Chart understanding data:
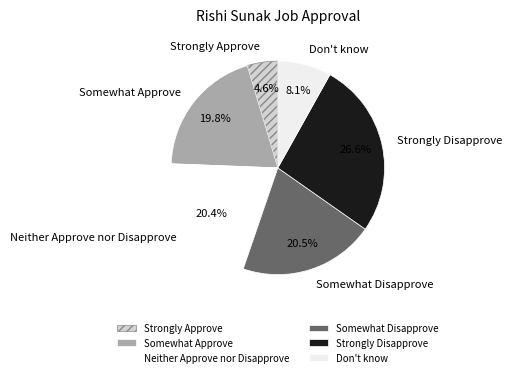

What portion of the pie excludes Strongly Disapprove?

73.4%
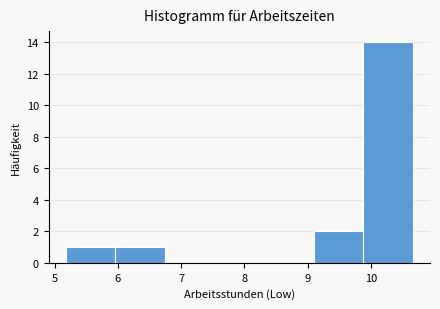

Reading left to right, transcribe this chart: for each bar, give the range it covers on the x-axis and its height. Neither the bar edges nor the heights are printed on the chart, so give them approximately, as read against the axes.

5.2 to 6.0: 1
6.0 to 6.7: 1
6.7 to 7.5: 0
7.5 to 8.3: 0
8.3 to 9.1: 0
9.1 to 9.9: 2
9.9 to 10.7: 14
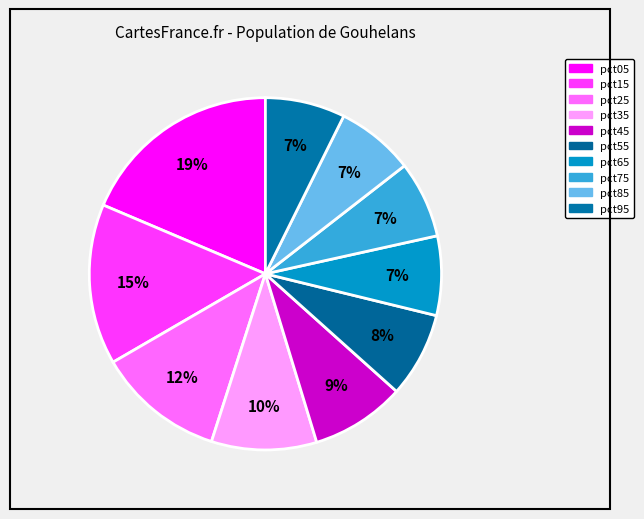

To the nearest percent, what portion does pct85 represent?

7%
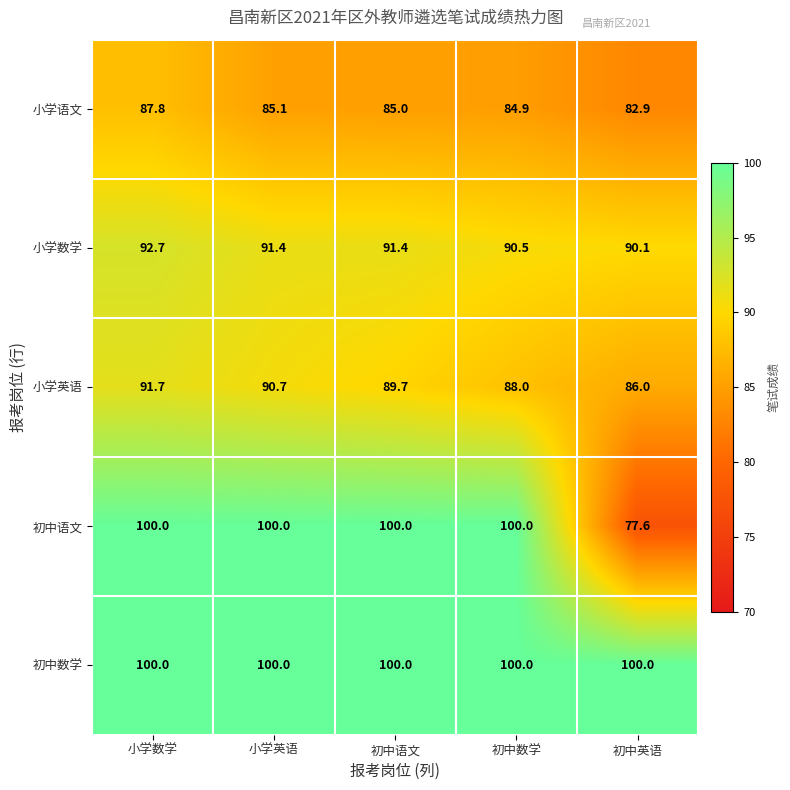

What is the greatest value displayed?

100.0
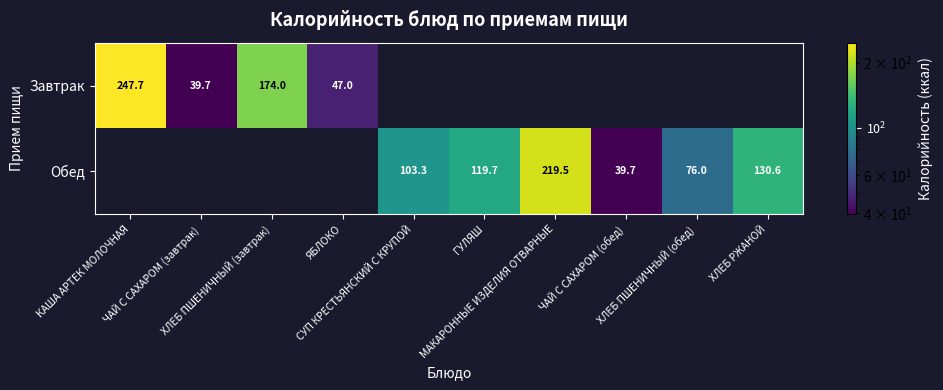

The Завтрак series shows 0.0 at ЧАЙ С САХАРОМ (обед). True or false?

True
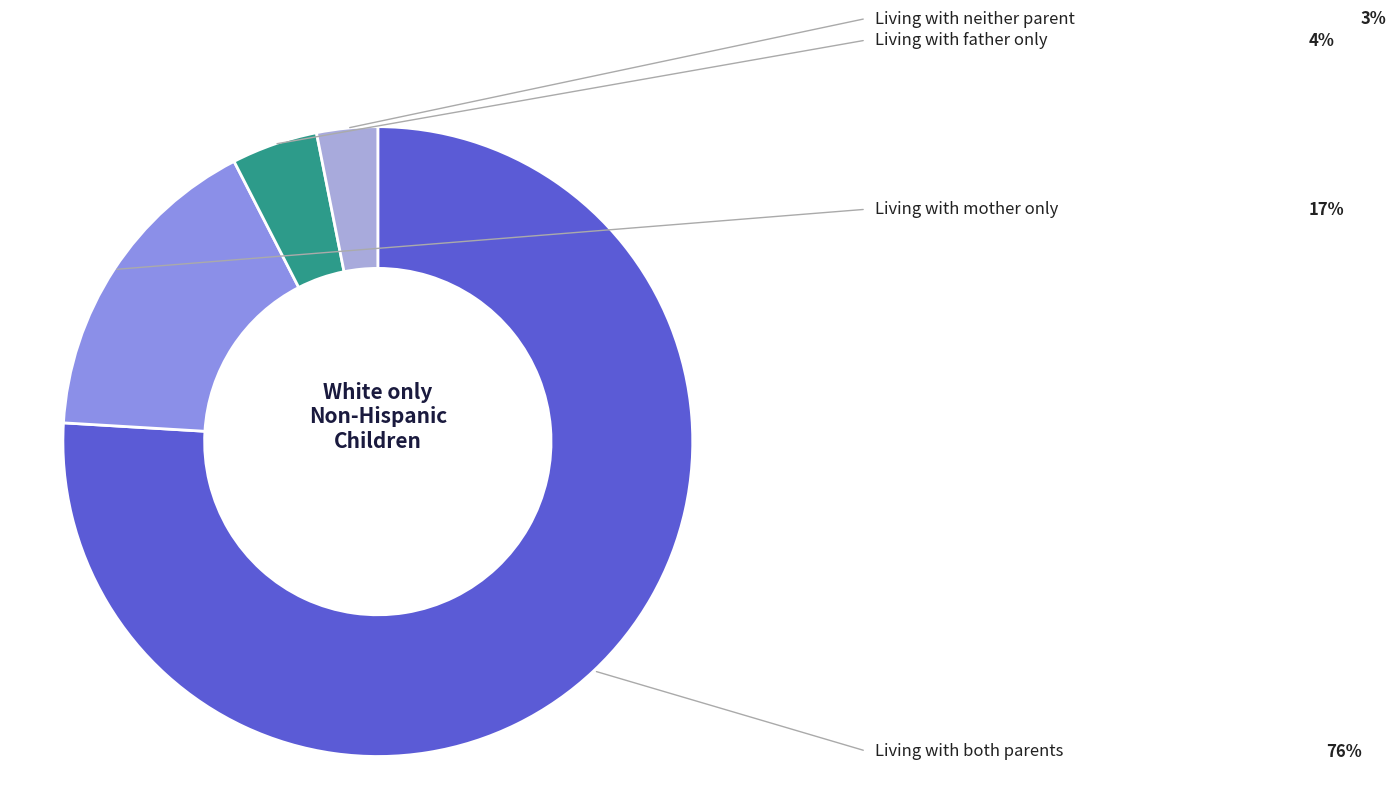

What percentage do Living with neither parent and Living with father only together represent?

7.5%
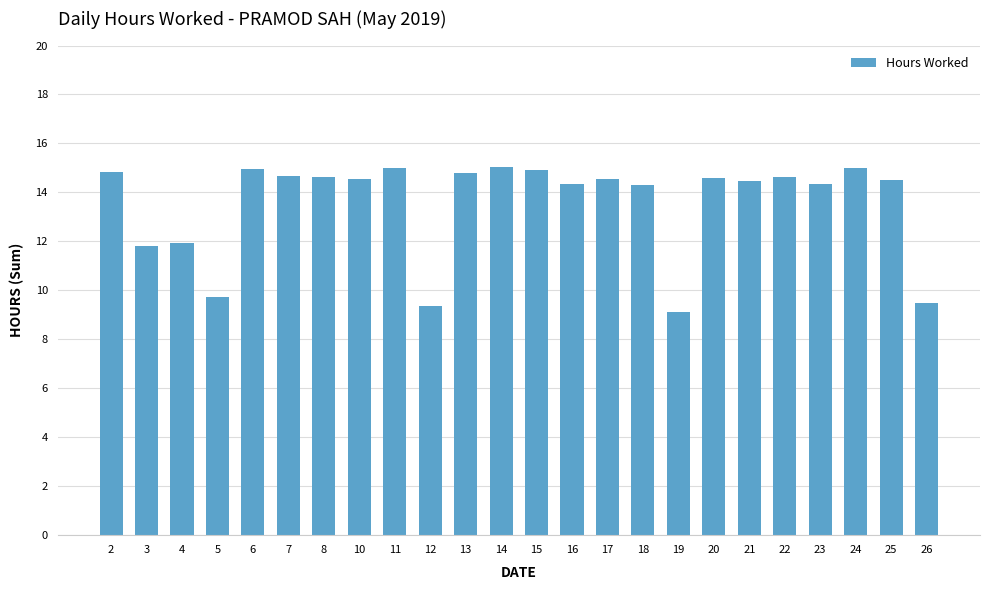

What is the sum of the values at 16 and 22?

29.0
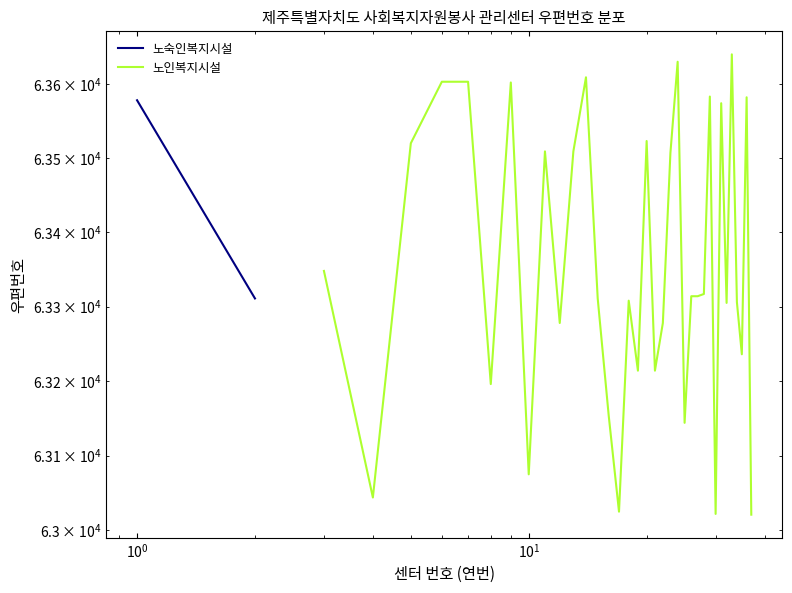

What is the difference between the maximum and second lowest values?

618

TASK DIRECTIONS: Render the records above as a JSON list of strings with one string per line, skipping blank lines. Leave out the picture lines.

WORKED SOLUTION:
[
  "What portion of the pie excludes Strongly Disapprove?",
  "73.4%",
  "Reading left to right, transcribe this chart: for each bar, give the range it covers on the x-axis and its height. Neither the bar edges nor the heights are printed on the chart, so give them approximately, as read against the axes.",
  "5.2 to 6.0: 1",
  "6.0 to 6.7: 1",
  "6.7 to 7.5: 0",
  "7.5 to 8.3: 0",
  "8.3 to 9.1: 0",
  "9.1 to 9.9: 2",
  "9.9 to 10.7: 14",
  "To the nearest percent, what portion does pct85 represent?",
  "7%",
  "What is the greatest value displayed?",
  "100.0",
  "The Завтрак series shows 0.0 at ЧАЙ С САХАРОМ (обед). True or false?",
  "True",
  "What percentage do Living with neither parent and Living with father only together represent?",
  "7.5%",
  "What is the sum of the values at 16 and 22?",
  "29.0",
  "What is the difference between the maximum and second lowest values?",
  "618"
]